The biomarker, called brain-derived tau, or BD-tau, is specific to Alzheimer’s disease, correlates well with Alzheimer’s biomarkers in the cerebrospinal fluid (CSF), and outperforms current blood diagnostic tests, according to the neuroscientists.
To diagnose Alzheimer’s disease, clinicians use 2011 guidelines requiring detection of three components of Alzheimer’s pathology -- amyloid plaques, tau tangles, and brain neurodegeneration -- either by imaging or by analyzing CSF samples. Both approaches present financial and practical limitations.
Current blood diagnostic methods accurately detect abnormalities in plasma amyloid beta and phosphorylated tau -- two of the three Alzheimer’s diagnostic checkmarks. However, neurodegeneration markers specific to the brain that aren’t influenced by contaminants produced elsewhere are difficult to detect. For example, blood levels of neurofilament light, a nerve cell damage protein marker, become elevated in Alzheimer’s disease, Parkinson’s, and other dementias, rendering it less useful in differentiating Alzheimer’s from other diseases.
“A blood test is cheaper, safer, and easier to administer, and it can improve clinical confidence in diagnosing Alzheimer’s and selecting participants for clinical trial and disease monitoring,” University of Pittsburgh senior author Thomas Karikari said in a statement.
The researchers’ technique selectively detects BD-tau while avoiding free-floating big tau proteins produced by cells outside the brain. A specially-designed antibody selectively binds to BD-tau, making it easily detectible in the blood. Their assay was validated using more than 600 patient samples from five independent cohorts, including patients whose Alzheimer’s was confirmed after death, and patients with deficiencies indicative of early-stage Alzheimer’s.

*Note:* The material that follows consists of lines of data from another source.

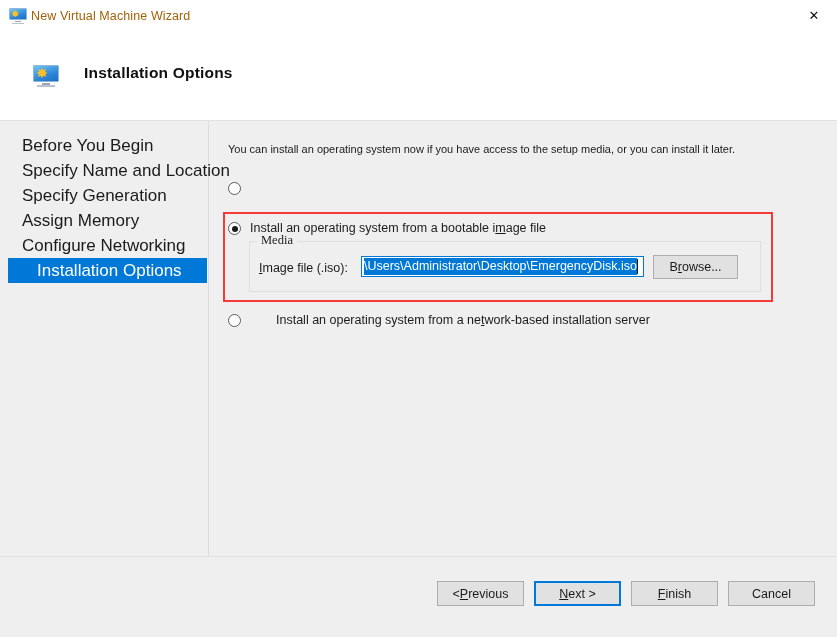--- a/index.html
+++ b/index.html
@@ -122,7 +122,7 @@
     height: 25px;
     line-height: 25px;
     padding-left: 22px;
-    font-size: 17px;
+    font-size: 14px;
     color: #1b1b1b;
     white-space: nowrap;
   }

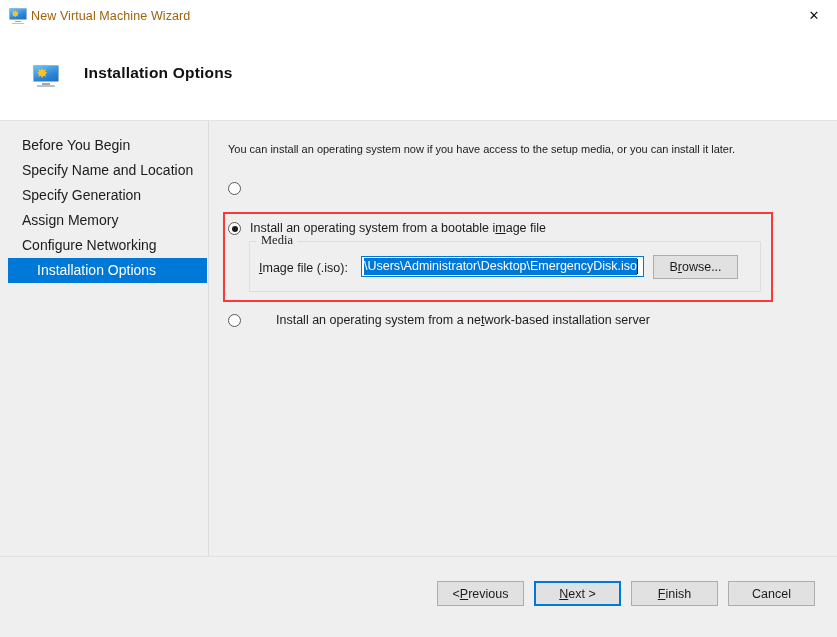--- a/index.html
+++ b/index.html
@@ -366,7 +366,6 @@
 
 <div class="sidebar">
   <div class="sidebar-item">Before You Begin</div>
-  <div class="sidebar-item">Specify Name and Location</div>
   <div class="sidebar-item">Specify Generation</div>
   <div class="sidebar-item">Assign Memory</div>
   <div class="sidebar-item">Configure Networking</div>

BD-tau levels detected in Alzheimer’s patients’ blood samples using the new assay matched with tau levels in CSF, reliably distinguishing Alzheimer’s from other diseases. BD-tau levels also correlated with amyloid plaque and tau tangle severity in brain tissue, confirmed via brain autopsy analyses.
Monitoring BD-tau blood levels could facilitate patient screening and enrollment from populations historically excluded from research cohorts.
Given the need for greater racial and socioeconomic diversity in studies, the team plans to conduct large-scale clinical validation of blood BD-tau on a wide range of participants from diverse backgrounds. The studies will also include older adults with no evidence of Alzheimer’s disease, and those at different stages of the disease -- ensuring that the biomarker results can be generalized to people from all backgrounds. Researchers hope this will facilitate BD-tau’s commercial availability for widespread clinical and prognostic use.